Dataset entries
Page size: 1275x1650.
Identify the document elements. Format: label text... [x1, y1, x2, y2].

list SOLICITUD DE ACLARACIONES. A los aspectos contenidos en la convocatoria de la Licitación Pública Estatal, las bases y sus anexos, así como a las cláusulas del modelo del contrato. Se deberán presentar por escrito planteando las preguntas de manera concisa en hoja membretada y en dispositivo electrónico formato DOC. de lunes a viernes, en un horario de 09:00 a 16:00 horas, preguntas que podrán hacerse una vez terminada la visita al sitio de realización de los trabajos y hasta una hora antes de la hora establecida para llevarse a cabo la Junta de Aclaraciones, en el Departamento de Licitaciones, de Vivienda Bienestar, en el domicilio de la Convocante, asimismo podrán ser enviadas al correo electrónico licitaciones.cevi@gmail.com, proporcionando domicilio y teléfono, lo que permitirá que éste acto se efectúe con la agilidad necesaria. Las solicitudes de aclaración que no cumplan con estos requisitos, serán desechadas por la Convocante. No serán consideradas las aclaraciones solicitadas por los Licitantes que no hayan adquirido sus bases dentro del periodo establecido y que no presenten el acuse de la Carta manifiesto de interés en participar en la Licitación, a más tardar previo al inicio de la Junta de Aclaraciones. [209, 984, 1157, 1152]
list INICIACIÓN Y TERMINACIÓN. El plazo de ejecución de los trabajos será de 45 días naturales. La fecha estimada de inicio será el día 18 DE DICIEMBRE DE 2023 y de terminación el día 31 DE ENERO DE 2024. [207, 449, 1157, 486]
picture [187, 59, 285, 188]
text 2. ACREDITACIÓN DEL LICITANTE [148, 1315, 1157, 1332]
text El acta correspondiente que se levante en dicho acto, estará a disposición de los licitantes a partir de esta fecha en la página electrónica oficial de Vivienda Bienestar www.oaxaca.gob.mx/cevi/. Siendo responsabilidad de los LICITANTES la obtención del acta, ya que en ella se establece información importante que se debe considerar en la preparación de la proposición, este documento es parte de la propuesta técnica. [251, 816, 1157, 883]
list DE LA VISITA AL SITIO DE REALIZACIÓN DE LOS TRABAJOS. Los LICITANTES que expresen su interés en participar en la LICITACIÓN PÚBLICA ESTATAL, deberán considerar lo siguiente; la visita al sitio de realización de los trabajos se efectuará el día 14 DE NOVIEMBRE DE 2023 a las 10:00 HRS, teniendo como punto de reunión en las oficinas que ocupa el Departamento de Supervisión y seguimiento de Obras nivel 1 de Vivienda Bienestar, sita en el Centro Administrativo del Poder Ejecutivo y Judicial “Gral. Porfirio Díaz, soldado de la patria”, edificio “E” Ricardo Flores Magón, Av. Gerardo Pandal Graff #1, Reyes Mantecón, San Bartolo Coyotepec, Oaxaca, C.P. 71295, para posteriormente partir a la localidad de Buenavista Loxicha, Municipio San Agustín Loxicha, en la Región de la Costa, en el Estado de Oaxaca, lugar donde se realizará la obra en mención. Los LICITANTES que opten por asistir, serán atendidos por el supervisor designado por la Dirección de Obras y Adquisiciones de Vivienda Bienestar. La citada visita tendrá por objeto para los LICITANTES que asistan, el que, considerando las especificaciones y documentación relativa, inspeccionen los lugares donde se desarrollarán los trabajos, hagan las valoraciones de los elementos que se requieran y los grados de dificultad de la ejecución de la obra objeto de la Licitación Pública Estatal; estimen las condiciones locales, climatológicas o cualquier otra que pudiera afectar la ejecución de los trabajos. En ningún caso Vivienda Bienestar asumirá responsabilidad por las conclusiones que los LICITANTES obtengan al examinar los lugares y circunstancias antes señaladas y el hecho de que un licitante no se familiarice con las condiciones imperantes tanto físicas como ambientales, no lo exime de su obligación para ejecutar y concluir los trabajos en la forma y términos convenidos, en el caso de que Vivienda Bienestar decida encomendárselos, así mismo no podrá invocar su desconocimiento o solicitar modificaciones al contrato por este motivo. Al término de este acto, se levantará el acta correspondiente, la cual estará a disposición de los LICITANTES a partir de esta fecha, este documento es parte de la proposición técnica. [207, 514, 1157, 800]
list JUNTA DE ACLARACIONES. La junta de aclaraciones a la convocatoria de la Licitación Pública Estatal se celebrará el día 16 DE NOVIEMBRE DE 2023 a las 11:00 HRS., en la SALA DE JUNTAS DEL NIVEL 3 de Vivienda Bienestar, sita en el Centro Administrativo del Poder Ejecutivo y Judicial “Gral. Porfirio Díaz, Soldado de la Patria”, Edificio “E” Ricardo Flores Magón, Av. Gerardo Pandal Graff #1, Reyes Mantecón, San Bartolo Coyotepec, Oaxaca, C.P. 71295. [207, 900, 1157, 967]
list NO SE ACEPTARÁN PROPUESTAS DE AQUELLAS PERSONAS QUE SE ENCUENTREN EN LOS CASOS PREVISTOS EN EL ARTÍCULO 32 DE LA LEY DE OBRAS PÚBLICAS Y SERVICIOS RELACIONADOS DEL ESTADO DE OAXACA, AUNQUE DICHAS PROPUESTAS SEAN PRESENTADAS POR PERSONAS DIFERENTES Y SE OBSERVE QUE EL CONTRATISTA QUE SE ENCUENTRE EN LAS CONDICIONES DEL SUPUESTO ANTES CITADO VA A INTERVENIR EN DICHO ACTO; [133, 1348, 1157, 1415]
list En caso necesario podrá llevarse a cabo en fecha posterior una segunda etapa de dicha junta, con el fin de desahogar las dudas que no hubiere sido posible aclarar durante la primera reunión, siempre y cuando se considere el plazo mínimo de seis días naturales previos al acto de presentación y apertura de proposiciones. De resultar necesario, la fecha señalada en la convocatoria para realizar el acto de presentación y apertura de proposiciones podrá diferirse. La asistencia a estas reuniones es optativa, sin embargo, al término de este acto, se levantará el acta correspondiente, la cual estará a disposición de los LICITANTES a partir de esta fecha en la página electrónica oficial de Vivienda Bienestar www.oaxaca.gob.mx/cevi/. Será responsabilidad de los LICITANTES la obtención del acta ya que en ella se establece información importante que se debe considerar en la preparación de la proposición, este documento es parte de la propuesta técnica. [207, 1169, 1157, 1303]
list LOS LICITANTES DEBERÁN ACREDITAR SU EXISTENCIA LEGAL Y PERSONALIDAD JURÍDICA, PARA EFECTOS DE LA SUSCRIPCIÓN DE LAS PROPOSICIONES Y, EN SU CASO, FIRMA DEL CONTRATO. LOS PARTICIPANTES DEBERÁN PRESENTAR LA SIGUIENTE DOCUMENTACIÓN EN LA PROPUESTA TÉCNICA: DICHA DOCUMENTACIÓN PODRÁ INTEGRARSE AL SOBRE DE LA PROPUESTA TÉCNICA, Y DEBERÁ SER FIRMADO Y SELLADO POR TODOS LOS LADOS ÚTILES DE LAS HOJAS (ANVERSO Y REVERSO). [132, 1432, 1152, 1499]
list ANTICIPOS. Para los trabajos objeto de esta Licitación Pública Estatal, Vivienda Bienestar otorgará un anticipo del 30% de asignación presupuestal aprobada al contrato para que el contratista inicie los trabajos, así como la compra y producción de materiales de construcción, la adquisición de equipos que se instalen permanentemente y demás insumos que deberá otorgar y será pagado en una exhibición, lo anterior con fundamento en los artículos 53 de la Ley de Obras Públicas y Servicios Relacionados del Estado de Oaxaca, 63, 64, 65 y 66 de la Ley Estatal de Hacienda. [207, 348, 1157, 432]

• EXERCISE INSTRUCTIONS:
What lines in the entries above hold "text"? Copy every one.

• RESPONSE BOX:
Identify the document elements. Format: label text... [x1, y1, x2, y2].
text 2. ACREDITACIÓN DEL LICITANTE [148, 1315, 1157, 1332]
text El acta correspondiente que se levante en dicho acto, estará a disposición de los licitantes a partir de esta fecha en la página electrónica oficial de Vivienda Bienestar www.oaxaca.gob.mx/cevi/. Siendo responsabilidad de los LICITANTES la obtención del acta, ya que en ella se establece información importante que se debe considerar en la preparación de la proposición, este documento es parte de la propuesta técnica. [251, 816, 1157, 883]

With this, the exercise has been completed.